From here I thought that most probably there is some kind of request buffering going on within the got/NodeJS system; the internals of which system are largely unknown to me.

At least, I believe that a big buffer between the client code and the host’s TCP stack would make the problem of “determining the point in time when the HTTP request body has been written to the remote end” kind of an ill-posed problem, explaining the discrepancy between the actual timings and the measured timings.

In NodeJS, a http.ClientRequest is a Writable stream. it has the concept of a highWaterMark (which I understand to be a buffer capacity, roughly) which by default seems to be set to 16 kB, and it can be configured upon stream construction.

In the NodeJS standard library I have found that the highWaterMark is not explicitly set in the routine which largely implements http.ClientRequest construction. Is it set somewhere else? It does not seem to be set in the got code base either. grep has revealed that _http_outgoing.js is a place worth looking:

_http_outgoing.js:65:const HIGH_WATER_MARK = getDefaultHighWaterMark();

All I found here is that this simply sets the default (16 kB). I fiddled with the code a bit to be really sure, and found that an http.ClientRequest object in the context of got indeed uses the default of 16 kB (16384 bytes) for writableHighWaterMark.

From here I am pretty clueless. I am reasonably confident that my quick verification experiment has shown that there is a significant deviation between reality and what’s measured, but as of today with limited knowledge about NodejS inner workings I cannot explain this deviation. Can you? Is the TCP stack of my Linux system tricking me? Is there some additional buffering going on in the inner workings of libuv (the event loop underlying to NodeJS)?
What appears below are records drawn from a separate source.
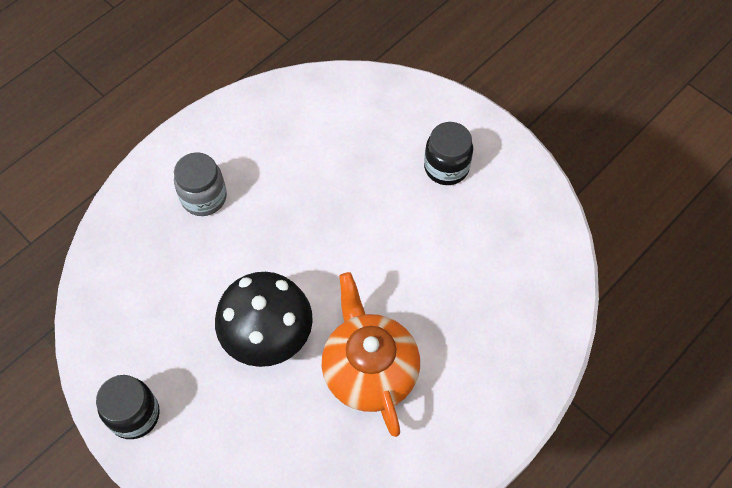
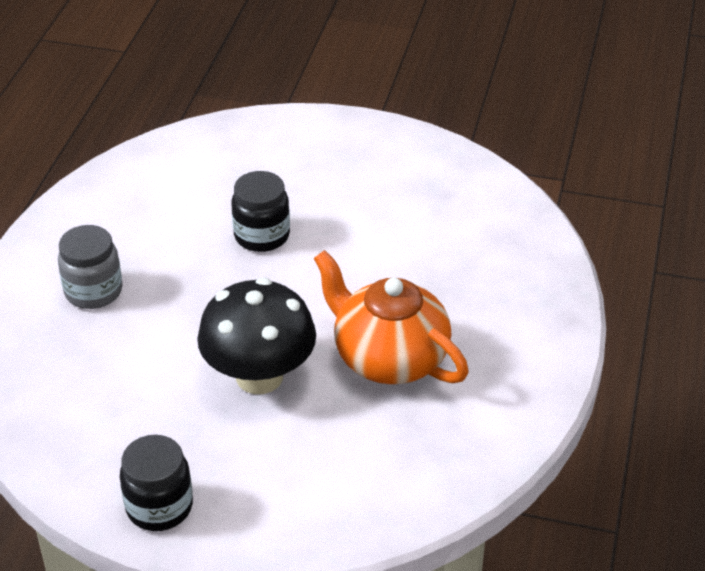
camera: 30 degrees left, 20 degrees down
(446, 167) = (338, 169): black jar -> black jar (262, 235)

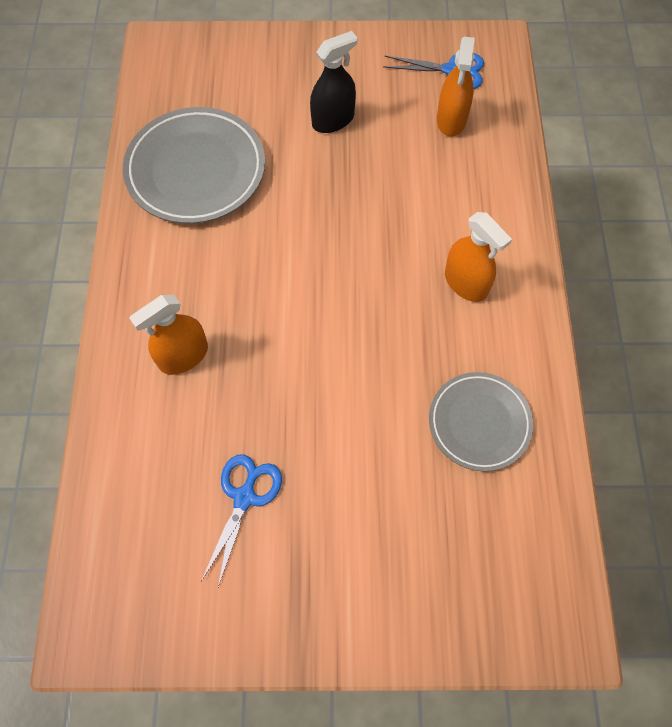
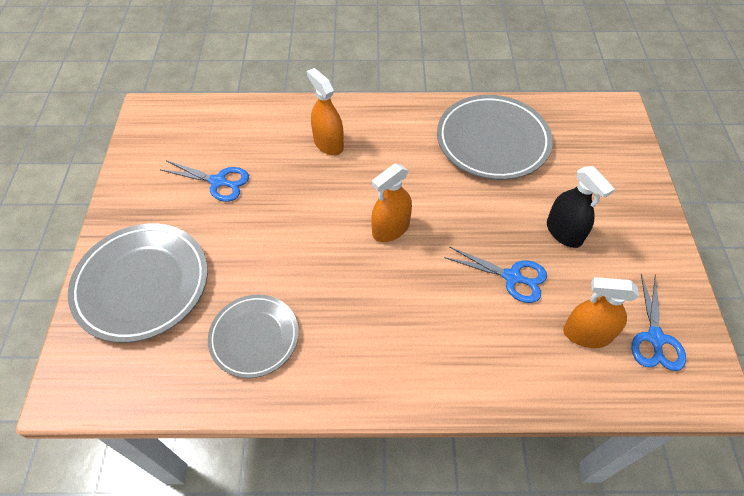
camera: 90 degrees right, 10 degrees down
(390, 171) = (512, 277): none -> blue scissors
(415, 572) = (142, 284): none -> grey plate
(465, 283) = (392, 335): orange spray bottle -> orange spray bottle (391, 229)

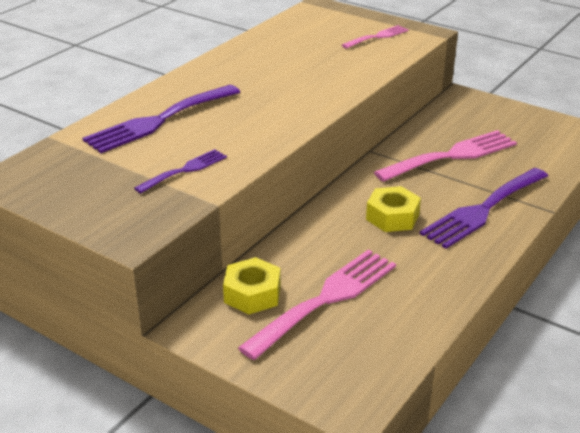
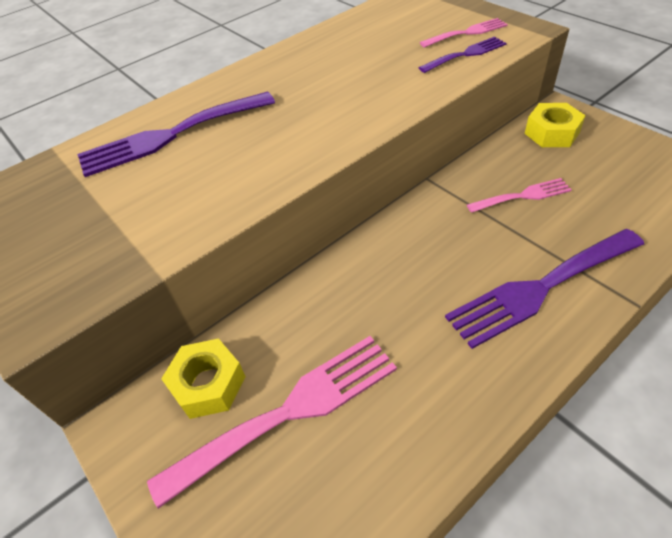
camera: 20 degrees right, 15 degrees up
(185, 170) = (156, 214): purple fork -> purple fork (466, 54)
(392, 217) = (419, 284): yellow nut -> yellow nut (551, 133)
(452, 156) = (523, 196): pink fork -> pink fork, size x0.55

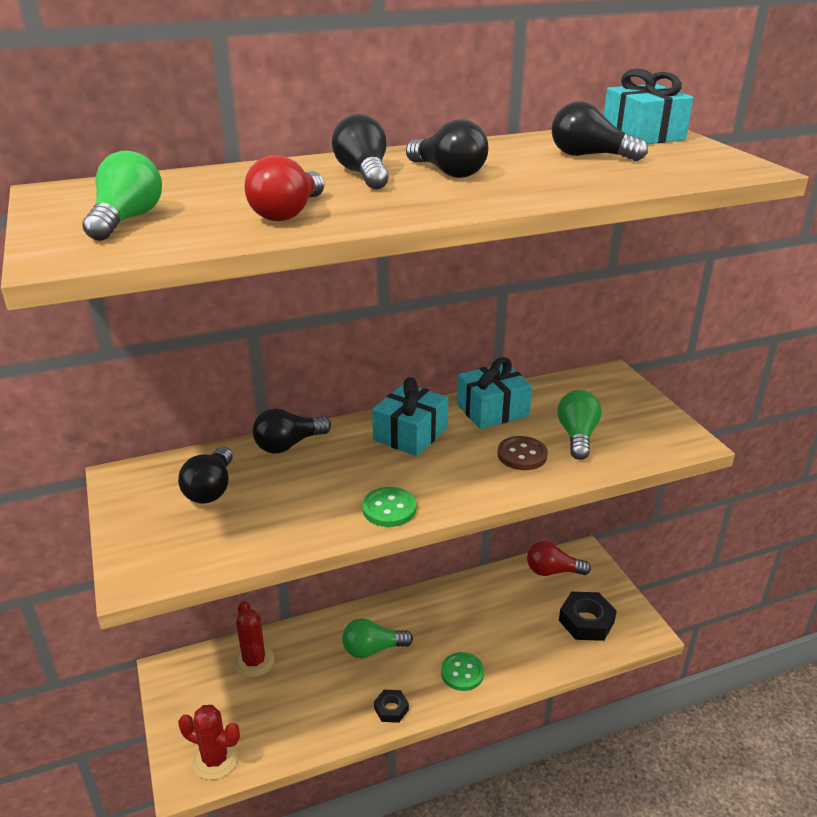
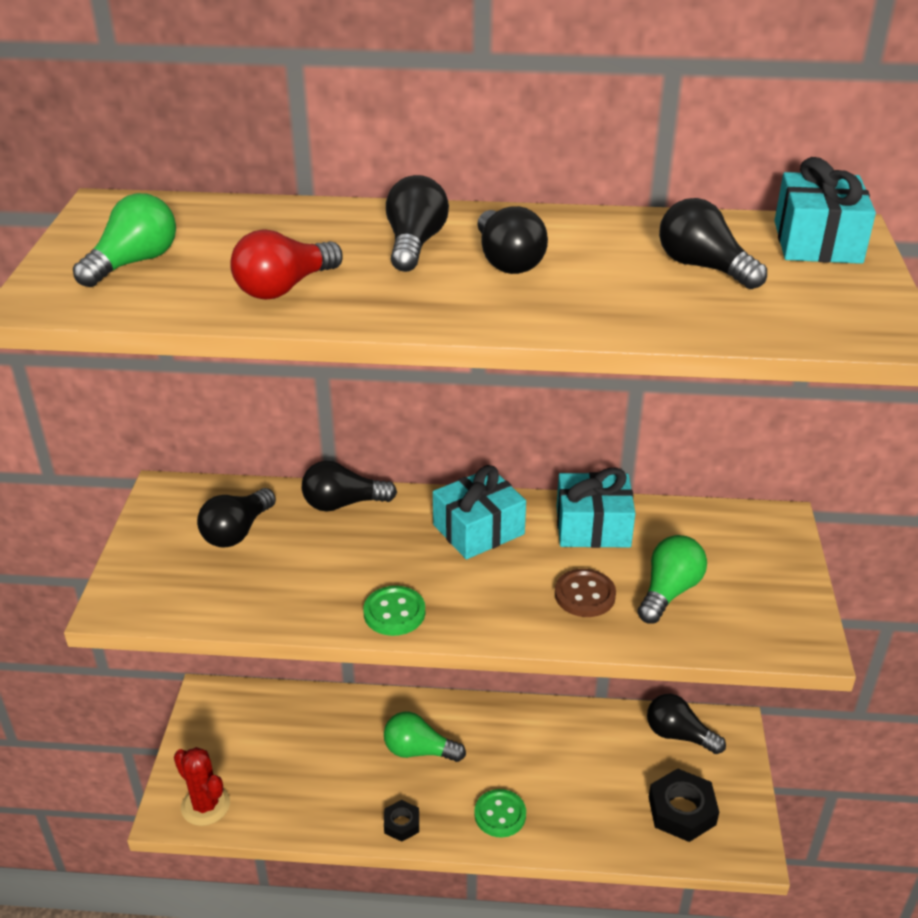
camera: 25 degrees right, 5 degrees up
(254, 661) = (293, 718): red cactus -> none
(552, 571) = (678, 735): red light bulb -> black light bulb

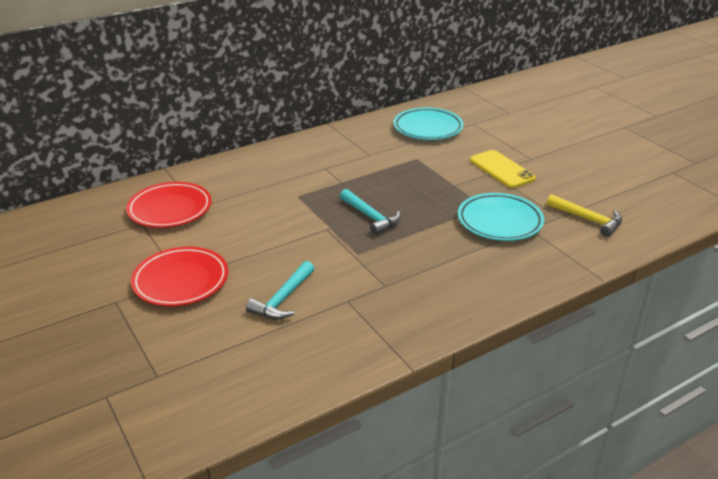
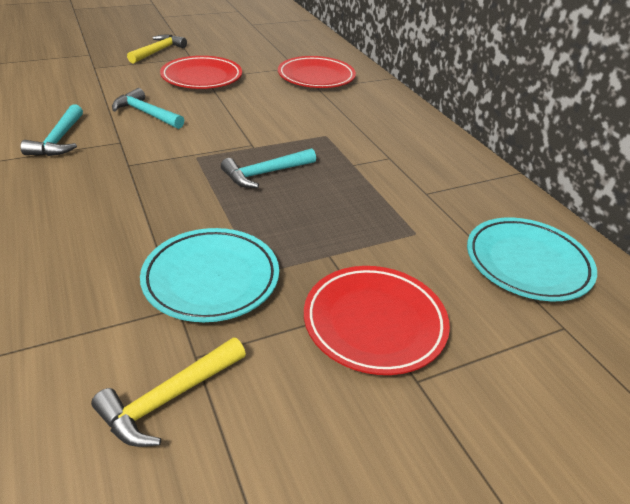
camera: 95 degrees right, 5 degrees up
(93, 333) = (158, 51): none -> yellow hammer
(357, 340) = (59, 140): none -> turquoise hammer
(502, 169) = (374, 323): yellow phone -> red plate

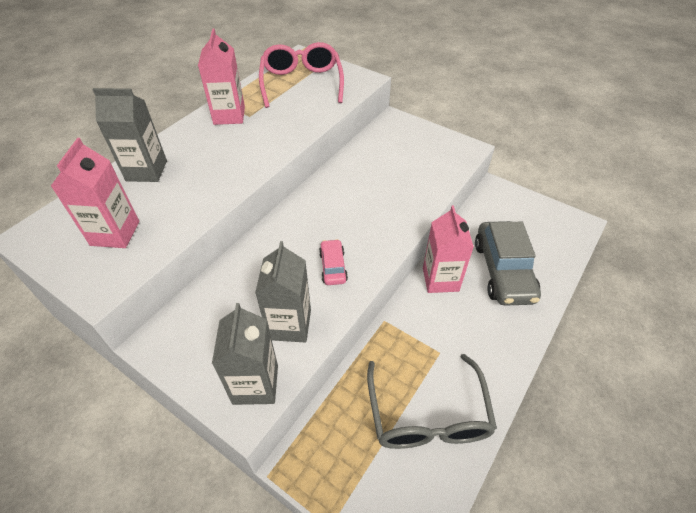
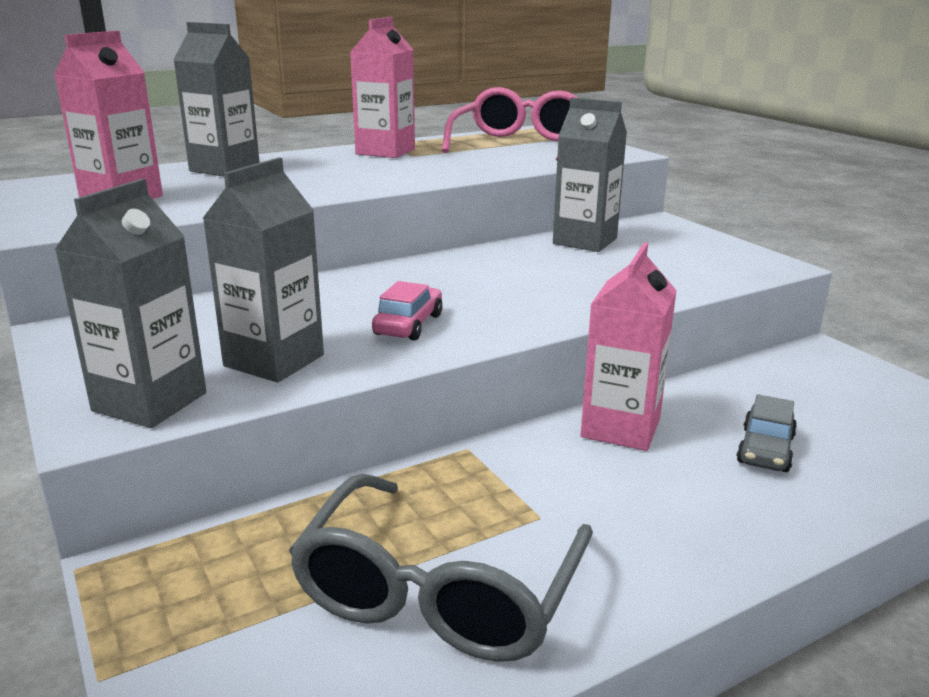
camera: 25 degrees right, 25 degrees down
(369, 153) = (585, 241): none -> grey carton
(503, 271) = (765, 449): grey car -> grey car, size x0.49

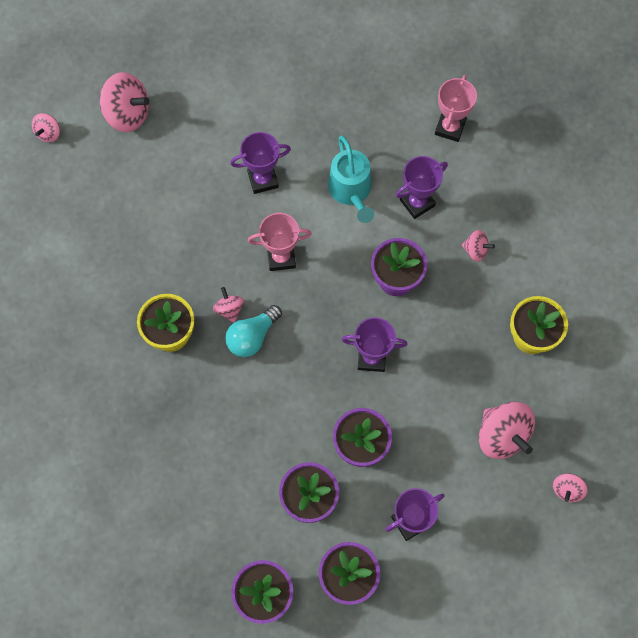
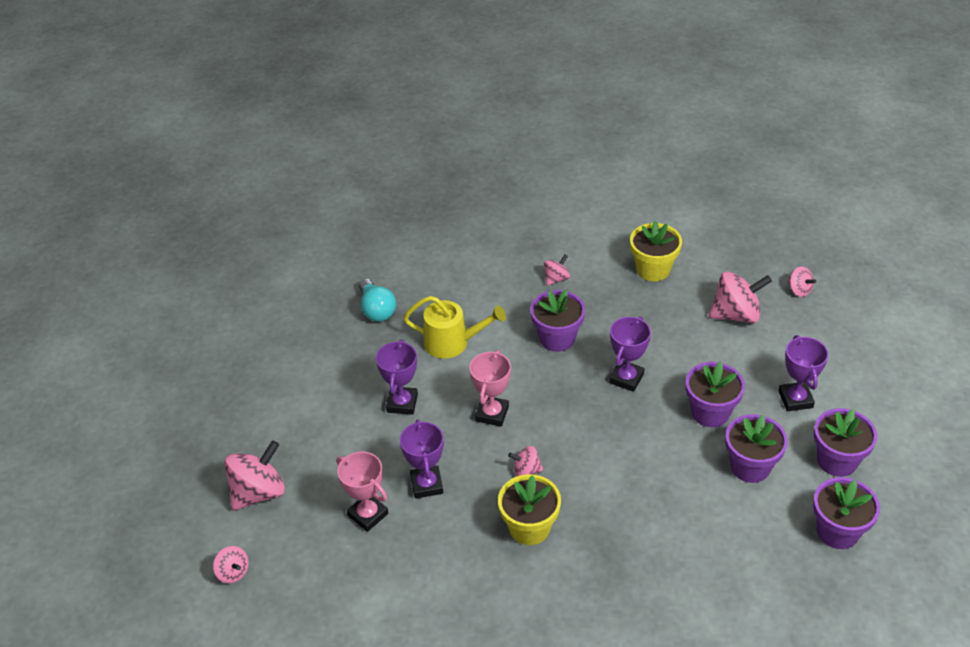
camera: 65 degrees left, 25 degrees down
(252, 337) = (564, 461): turquoise light bulb -> turquoise light bulb (377, 310)
(351, 191) = (452, 342): turquoise watering can -> yellow watering can
(417, 203) = (490, 302): purple trophy -> purple trophy (427, 484)
(450, 128) = (430, 259): pink trophy -> pink trophy (368, 514)

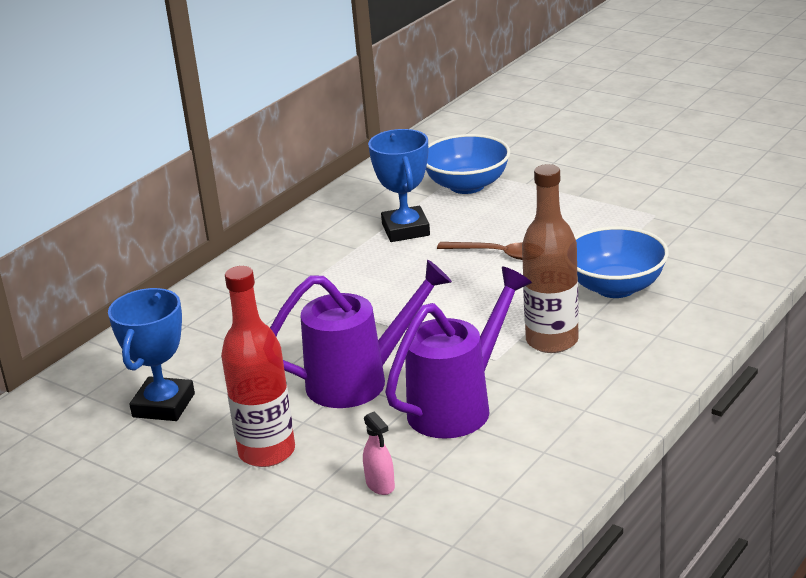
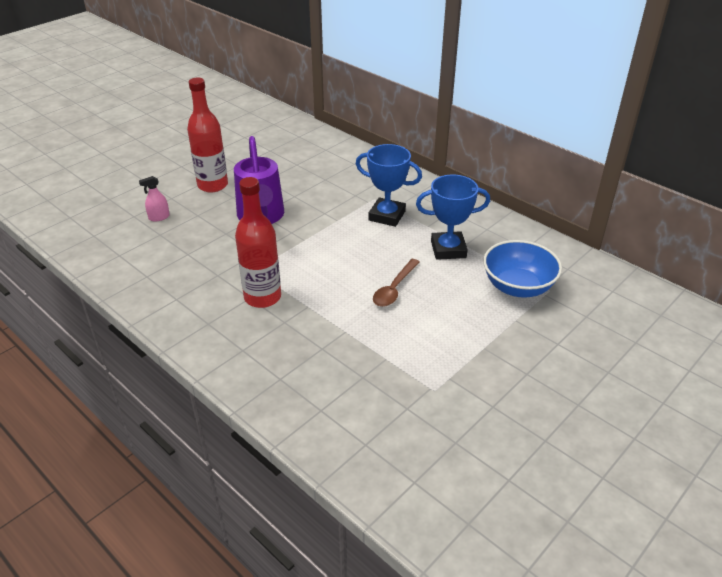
camera: 95 degrees right, 10 degrees up
(163, 405) = (275, 157): blue trophy -> blue trophy (387, 216)
(458, 406) = (213, 250): purple watering can -> none
(552, 341) = (262, 297): brown bottle -> red bottle
(615, 287) = (319, 341): blue bowl -> none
Let me know!

An interesting thing I noticed is that similar timing measurement work happens in the established HTTP client request. In their timing measurement code they however do not even attempt to determine the point in time when the HTTP request body has been written to the remote end. The timing measurement code was introduced with request/pull/2452, and there is some lovely discussion about the details. This mildly suggests that the problem is indeed ill-posed in NodeJS (and I’d still love to understand why!).